To: Arcane Lore who wrote (165)11/22/1998 2:16:00 PM
From: Arcane Lore  Read Replies (2) | Respond to of 178
 
Below are some excerpts from Federal Register publication of the proposed NASD rule requiring companies to provide timely reporting information as a condition for inclusion on the OTC BB. I have omitted a few sections concerning such topics as the mechanical details of the changes to the existing NASD rules, the statutory basis for the rules, comments received by NASDR during their own comment period, etc. These can be viewed by clicking on the link at the end of the post.

The excerpts are preceded by my own summary and interpretation of some aspects of what I believe was written in the Federal Register.

It should be noted that the timing for introduction of the new rules is somewhat different than that discussed in the message I'm responding to (The projections there were based largely on the prior changes in eligibility requirements for NASDAQ National Market and Small Cap listing).

This draft rule, like the earlier National Market/Small Cap eligibility rule, requests comments within three weeks of publication in the Federal Register (which was on Nov. 2, 1998) and suggests the rule could become final within 35 to 90 days after Nov. 2, 1998. In the case of the 1997 rule change, it actually took about four and a half months from publication of the draft rule to publication of the final rule in the Federal Register. My guess is that there will be substantially more comments in this case than in the 1997 instance. So unless the SEC moves more expeditiously now than then, publication of the final rule will not be until sometime in the Spring of 1999.

However, what happens after publication of the final rule will be different, at least for stocks already on the OTCBB. These stocks (as before) would have at least six months to meet the new requirements. However, unlike the earlier National Market/Small Cap eligibility changes the requirements would not be applied to all the stocks involved in one fell swoop. Instead the requirements will be phased in on a month by month staggered basis:

"Specifically, and in order to accommodate the resource demands that may be placed upon the SEC when certain issuers elect to file current public reports, the new requirements will be applied in a month-by-month staggered manner for a period from six to eighteen months from the date the rule is approved. The NASD will apply the new rule to approximately the same number of issuers for each month during that period in order to evenly distribute the SEC's anticipated work load."

The draft rule does not AFAIK specify how the monthly groups of companies will be selected. While one might hope that the most worthy (that is, the ones most likely to be scams) would be selected in the early months, this is probably wishful thinking. Though it's a pure guess on my part, I would expect some random selection process to be employed.

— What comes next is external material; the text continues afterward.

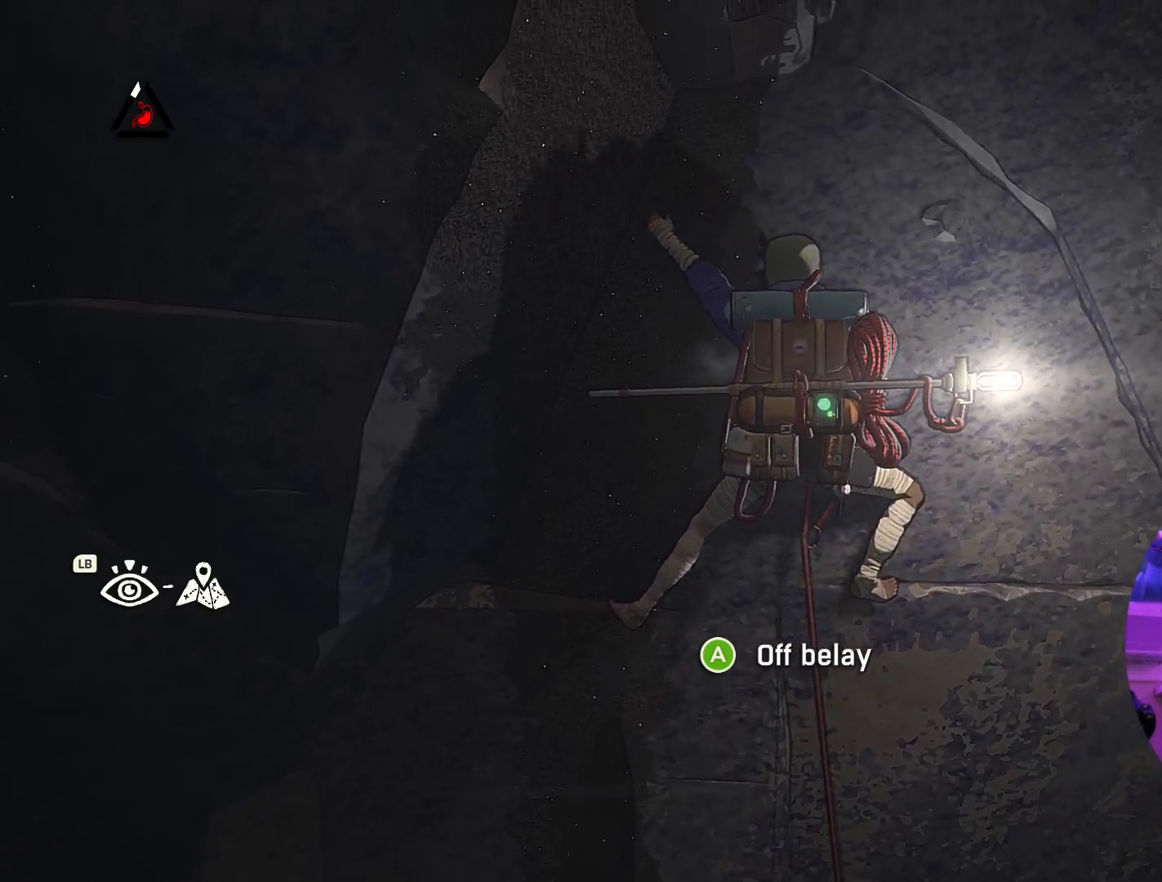
Gameplay with a controller (Xbox layout); each line is a JSON object with the inputs held at the frame after it. "events" lists button and stick changes between this image and that frame as [ms after this image, input, new state], when the widget could be followed in between. Not read: R2.
{"buttons": ["R1"], "left_stick": "center", "right_stick": "center", "events": [[283, "R1", "down"], [333, "left_stick", "center"]]}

A few details concerning the rule itself: Once the rule takes effect, to join or remain on the OTCBB, a company will need to report via EDGAR (or other appropriate disclosure reporting system in the case of those insurance companies, banks, other financial institutions, etc. who are not required to file under the Exchange Act) on a timely basis. If a company became delinquent in their reporting, a modifier (presumably an appended letter) would be added to their stock symbol. If they remained delinquent for 30 days (or 60 days in the case of those banks, insurance companies and other financial institutions not required to make Exchange Act filings) their stock could no longer be quoted on the OTCBB until they became current in their filings.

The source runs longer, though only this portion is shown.